New 'Lion King' trailer shows live-action take on beloved story
The best part of today’s new trailer for Disney’s live-action “The Lion King” might be the last few seconds — a snippet of Timon and Pumbaa, voiced by Billy Eichner and Seth Rogen respectively, singing — you guessed it — “The Lion Sleeps Tonight.”
Set for a July 19 release, the movie brings back James Earl Jones as the voice of Mufasa.
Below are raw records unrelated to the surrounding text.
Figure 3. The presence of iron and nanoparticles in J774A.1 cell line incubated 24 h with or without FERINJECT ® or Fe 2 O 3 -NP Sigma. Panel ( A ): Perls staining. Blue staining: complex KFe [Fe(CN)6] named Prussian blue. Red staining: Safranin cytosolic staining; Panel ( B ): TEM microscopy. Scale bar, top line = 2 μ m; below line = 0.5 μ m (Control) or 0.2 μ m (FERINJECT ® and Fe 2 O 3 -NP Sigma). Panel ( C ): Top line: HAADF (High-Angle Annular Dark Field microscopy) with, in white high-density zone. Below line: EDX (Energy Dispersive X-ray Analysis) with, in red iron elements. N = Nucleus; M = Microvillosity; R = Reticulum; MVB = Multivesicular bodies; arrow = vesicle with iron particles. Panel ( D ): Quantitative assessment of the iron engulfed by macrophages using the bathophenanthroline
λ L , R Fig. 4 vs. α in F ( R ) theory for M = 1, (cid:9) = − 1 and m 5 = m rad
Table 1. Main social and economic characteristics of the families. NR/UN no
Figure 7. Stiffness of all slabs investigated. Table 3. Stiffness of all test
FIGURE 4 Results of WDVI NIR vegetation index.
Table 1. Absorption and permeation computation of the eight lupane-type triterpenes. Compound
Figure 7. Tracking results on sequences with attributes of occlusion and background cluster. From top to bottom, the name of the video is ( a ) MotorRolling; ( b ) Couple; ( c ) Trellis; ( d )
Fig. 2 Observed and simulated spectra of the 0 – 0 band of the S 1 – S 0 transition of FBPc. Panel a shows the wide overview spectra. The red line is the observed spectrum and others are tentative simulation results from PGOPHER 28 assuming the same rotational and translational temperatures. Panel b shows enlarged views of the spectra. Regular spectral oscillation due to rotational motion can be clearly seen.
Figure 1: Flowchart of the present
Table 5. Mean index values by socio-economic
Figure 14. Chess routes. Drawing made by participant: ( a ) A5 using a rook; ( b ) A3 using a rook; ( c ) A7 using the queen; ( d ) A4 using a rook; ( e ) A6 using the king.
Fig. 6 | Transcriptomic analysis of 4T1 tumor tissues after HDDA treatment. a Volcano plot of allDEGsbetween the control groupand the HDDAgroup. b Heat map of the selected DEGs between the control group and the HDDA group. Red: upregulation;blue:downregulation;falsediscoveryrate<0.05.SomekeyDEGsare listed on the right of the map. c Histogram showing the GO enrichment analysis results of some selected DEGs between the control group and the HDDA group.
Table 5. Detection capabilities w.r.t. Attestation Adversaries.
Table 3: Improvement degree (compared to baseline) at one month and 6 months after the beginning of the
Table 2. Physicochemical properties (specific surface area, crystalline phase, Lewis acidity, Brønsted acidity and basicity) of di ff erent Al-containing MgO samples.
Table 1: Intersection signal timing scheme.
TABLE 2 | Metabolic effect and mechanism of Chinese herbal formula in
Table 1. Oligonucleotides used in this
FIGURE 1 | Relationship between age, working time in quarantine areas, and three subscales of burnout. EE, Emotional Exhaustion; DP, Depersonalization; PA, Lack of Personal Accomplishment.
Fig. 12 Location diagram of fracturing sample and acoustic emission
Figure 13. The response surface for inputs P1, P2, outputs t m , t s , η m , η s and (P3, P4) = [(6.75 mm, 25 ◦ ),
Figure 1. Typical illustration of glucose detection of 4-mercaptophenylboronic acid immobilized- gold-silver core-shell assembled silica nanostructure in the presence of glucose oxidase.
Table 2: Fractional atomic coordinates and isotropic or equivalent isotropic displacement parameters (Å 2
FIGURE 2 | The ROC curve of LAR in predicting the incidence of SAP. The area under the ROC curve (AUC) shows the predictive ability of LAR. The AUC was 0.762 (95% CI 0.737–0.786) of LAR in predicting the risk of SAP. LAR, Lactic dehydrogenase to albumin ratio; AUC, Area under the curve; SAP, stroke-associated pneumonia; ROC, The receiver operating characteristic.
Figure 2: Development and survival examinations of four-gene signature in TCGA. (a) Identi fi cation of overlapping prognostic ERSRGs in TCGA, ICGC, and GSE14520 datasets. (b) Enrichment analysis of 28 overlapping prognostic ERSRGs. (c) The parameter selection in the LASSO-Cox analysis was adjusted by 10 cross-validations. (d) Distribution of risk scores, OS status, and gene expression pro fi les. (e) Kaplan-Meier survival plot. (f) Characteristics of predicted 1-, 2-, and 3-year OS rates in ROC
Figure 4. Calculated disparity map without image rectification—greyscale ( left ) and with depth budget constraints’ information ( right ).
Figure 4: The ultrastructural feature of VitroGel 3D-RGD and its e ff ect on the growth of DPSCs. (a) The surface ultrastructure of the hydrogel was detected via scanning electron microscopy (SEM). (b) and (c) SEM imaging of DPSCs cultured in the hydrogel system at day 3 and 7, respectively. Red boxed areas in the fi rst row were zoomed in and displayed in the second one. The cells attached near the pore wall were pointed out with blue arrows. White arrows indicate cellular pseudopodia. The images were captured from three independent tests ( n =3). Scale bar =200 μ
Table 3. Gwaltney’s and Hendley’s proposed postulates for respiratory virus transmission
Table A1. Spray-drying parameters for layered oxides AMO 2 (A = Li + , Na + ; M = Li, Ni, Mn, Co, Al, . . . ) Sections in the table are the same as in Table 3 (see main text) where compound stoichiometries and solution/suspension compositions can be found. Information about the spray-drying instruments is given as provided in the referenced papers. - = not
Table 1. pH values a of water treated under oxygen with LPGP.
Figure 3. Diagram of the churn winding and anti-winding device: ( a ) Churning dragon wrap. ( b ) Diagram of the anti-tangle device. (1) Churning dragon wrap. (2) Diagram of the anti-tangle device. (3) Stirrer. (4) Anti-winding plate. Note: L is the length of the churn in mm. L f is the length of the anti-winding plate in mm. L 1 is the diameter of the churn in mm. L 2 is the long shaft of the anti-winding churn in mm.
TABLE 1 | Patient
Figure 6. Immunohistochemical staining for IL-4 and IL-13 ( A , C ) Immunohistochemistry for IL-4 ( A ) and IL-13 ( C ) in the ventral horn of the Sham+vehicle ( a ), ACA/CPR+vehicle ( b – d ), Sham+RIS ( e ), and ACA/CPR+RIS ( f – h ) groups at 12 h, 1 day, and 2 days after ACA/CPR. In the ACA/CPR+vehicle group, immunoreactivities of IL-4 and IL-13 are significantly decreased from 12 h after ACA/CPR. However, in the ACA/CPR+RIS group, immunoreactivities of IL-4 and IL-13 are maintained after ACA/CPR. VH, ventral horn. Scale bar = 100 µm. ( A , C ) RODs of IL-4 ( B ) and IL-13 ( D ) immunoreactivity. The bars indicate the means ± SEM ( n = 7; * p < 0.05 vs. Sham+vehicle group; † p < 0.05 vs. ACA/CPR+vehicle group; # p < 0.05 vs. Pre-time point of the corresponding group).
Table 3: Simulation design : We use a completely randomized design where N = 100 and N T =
It also features Donald Glover as Simba, Beyonce as Nala, Chiwetel Ejiofor as Scar and Eric Andre as Azizi.
Director Jon Favreau will take audiences back to the African savanna where future king Simba must once again face betrayal, tragedy and drama on the path to his destiny.
Or is it just his “circle of life”?
The movie opens July 19, with 2019 being the 25th anniversary of the debut of the original animated version.
As usual, the internet has thoughts.
The positives:
The new Lion King looks so good Mufasa, Timon and Pumbaa and...#TheLionKing pic.twitter.com/Ky81X8J2Hy
— JES (@Jeesseessee) April 10, 2019
ATTENTION: All Lion King Fans!
Im shaking right now..
Taking my napkins this July to the cinemas pic.twitter.com/D6SMczn9HQ
— h o l l o w ? (@HollowPoiint) April 10, 2019
The negatives:
I'm all for the lion king remake, (mostly because of Donald Glover), but these two pictures highlight how having live action cartoon characters restricts the portrayal of emotion, I mean just look at the picture of scar in the original photo compared to the new one #TheLionKing pic.twitter.com/aFpREnNzY3
— Alistair (@alip1118) April 10, 2019
The Lion King CGI looks incredible but did we really need a remake with no expression and worse line delivery pic.twitter.com/HNB93jQS03
— Lee Dawson (@LeeDawsonVE) April 10, 2019
the lion king "remake" is a pointless cash grab. if it makes you happy, fine, but it's a bad idea created by an increasingly dominant corporate entertainment monopoly that endlessly recycles content because it avoids risk.